TRY IT –
Quote the rows from their first line through the line containing "wzrostu roślin po rozmnożeniu.", reproducing every line in that stretch without change.

RECORDED DATA –
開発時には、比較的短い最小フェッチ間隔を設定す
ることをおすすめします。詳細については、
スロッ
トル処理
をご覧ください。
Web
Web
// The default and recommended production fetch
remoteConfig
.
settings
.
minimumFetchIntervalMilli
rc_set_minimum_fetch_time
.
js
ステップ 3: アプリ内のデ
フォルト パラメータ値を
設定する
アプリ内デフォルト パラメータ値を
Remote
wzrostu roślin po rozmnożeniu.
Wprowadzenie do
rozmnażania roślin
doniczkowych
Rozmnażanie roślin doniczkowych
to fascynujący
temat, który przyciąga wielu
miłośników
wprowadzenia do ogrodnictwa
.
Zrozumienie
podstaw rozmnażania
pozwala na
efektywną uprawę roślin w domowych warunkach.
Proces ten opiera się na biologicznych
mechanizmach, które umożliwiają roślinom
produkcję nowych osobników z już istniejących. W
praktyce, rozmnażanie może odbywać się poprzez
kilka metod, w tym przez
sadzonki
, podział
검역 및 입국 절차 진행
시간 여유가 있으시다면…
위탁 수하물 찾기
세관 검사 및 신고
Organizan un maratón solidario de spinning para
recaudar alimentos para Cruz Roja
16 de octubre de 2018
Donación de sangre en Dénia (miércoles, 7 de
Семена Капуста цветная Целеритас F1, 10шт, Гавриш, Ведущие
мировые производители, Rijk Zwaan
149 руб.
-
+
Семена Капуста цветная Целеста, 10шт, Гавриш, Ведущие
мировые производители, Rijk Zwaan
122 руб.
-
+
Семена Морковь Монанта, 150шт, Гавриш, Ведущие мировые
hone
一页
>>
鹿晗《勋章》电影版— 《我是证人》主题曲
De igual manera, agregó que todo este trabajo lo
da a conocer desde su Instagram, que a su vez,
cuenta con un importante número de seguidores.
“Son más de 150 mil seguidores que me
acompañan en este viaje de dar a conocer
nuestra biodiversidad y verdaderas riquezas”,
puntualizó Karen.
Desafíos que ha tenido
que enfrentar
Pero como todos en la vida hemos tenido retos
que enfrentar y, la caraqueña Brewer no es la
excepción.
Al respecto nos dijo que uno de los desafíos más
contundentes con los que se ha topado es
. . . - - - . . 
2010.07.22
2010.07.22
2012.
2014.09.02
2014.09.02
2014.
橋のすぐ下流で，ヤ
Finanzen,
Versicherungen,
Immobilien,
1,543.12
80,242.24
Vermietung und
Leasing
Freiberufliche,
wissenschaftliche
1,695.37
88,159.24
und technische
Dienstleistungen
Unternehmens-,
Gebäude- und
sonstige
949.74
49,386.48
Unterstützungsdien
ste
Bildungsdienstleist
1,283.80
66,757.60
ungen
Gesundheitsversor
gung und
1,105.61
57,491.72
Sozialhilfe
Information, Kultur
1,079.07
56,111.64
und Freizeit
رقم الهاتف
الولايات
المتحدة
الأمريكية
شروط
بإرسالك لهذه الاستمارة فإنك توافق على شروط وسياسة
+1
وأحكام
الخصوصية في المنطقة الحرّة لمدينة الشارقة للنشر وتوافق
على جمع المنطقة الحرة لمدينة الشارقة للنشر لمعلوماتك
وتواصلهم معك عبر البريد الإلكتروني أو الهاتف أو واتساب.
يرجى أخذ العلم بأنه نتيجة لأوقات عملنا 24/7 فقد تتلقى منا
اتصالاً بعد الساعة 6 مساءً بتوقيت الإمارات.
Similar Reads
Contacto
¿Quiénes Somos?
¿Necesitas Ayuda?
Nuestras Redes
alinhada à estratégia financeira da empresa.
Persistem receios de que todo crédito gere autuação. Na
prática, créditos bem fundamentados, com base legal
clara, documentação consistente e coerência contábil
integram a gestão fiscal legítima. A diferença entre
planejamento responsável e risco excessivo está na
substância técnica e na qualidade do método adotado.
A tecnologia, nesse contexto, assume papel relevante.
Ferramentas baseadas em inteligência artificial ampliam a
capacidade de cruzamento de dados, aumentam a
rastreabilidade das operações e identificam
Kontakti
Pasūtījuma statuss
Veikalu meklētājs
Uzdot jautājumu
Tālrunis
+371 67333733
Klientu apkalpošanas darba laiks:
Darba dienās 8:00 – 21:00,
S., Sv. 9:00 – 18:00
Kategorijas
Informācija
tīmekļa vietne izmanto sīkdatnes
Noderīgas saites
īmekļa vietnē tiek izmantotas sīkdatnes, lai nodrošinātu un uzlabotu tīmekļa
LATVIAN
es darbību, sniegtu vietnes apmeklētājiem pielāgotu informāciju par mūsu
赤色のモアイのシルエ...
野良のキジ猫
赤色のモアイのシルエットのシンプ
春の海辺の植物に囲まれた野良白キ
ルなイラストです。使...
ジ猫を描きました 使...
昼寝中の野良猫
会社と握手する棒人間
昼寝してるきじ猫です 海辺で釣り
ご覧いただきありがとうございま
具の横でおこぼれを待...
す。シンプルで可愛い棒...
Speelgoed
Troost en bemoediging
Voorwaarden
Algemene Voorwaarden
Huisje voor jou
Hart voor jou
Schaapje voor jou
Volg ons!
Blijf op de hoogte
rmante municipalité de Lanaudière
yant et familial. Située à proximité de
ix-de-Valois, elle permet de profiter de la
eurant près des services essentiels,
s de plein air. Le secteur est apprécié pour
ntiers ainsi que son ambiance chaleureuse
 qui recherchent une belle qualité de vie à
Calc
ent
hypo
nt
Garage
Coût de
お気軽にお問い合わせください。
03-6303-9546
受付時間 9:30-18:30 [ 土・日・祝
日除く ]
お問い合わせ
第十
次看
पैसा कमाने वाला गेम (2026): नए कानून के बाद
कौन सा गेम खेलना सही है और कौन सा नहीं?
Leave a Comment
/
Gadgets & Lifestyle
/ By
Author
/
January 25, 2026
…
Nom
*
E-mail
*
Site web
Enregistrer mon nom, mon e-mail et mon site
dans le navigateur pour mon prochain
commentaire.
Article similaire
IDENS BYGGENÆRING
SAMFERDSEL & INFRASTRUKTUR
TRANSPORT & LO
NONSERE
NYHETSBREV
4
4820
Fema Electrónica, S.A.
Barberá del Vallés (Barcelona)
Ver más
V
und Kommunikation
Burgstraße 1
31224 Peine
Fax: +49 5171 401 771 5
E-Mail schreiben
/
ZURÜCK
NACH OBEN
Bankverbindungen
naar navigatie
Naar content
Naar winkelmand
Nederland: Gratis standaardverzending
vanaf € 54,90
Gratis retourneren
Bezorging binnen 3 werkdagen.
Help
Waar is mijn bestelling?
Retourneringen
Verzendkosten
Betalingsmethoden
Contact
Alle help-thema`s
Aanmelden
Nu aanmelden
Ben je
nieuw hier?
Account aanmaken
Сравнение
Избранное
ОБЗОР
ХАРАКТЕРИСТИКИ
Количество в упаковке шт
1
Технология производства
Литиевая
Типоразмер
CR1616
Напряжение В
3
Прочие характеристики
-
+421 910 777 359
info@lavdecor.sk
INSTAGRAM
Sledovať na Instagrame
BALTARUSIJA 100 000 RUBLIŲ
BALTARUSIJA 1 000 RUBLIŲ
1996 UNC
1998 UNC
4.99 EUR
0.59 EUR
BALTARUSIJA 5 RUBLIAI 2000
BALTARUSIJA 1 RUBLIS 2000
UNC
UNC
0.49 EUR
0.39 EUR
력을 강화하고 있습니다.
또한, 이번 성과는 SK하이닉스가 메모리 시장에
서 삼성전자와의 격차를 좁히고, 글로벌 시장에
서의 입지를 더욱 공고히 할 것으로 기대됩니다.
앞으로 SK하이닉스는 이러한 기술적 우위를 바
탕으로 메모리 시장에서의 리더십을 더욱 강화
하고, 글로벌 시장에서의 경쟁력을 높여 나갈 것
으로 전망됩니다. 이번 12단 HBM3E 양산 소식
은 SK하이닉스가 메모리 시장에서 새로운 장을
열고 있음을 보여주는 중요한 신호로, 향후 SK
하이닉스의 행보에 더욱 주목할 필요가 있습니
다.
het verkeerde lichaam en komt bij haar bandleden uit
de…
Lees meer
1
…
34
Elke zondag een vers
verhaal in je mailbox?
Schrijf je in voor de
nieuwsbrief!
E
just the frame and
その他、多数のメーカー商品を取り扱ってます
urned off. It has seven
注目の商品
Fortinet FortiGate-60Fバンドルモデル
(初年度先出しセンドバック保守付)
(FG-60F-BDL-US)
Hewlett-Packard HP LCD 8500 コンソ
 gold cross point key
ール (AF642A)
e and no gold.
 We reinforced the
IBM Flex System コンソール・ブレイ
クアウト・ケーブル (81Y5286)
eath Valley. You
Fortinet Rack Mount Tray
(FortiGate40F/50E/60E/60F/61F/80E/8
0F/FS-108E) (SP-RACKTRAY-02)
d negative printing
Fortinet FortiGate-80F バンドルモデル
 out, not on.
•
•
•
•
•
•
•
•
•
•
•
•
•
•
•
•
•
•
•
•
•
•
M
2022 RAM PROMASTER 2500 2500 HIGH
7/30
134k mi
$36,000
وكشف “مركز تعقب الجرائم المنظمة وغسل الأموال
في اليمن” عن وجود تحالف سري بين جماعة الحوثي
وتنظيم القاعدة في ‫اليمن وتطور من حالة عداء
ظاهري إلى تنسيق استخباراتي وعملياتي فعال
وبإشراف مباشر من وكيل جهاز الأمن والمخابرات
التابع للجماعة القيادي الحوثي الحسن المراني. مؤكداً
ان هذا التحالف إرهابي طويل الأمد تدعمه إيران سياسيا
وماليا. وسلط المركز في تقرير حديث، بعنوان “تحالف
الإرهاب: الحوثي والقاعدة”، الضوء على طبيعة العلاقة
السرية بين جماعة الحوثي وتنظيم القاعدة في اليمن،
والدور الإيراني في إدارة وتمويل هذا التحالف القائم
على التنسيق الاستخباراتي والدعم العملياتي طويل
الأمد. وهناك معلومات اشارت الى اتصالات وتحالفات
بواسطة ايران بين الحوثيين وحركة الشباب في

SOLUTION TO THE EXERCISE –
開発時には、比較的短い最小フェッチ間隔を設定す
ることをおすすめします。詳細については、
スロッ
トル処理
をご覧ください。
Web
Web
// The default and recommended production fetch
remoteConfig
.
settings
.
minimumFetchIntervalMilli
rc_set_minimum_fetch_time
.
js
ステップ 3: アプリ内のデ
フォルト パラメータ値を
設定する
アプリ内デフォルト パラメータ値を
Remote
wzrostu roślin po rozmnożeniu.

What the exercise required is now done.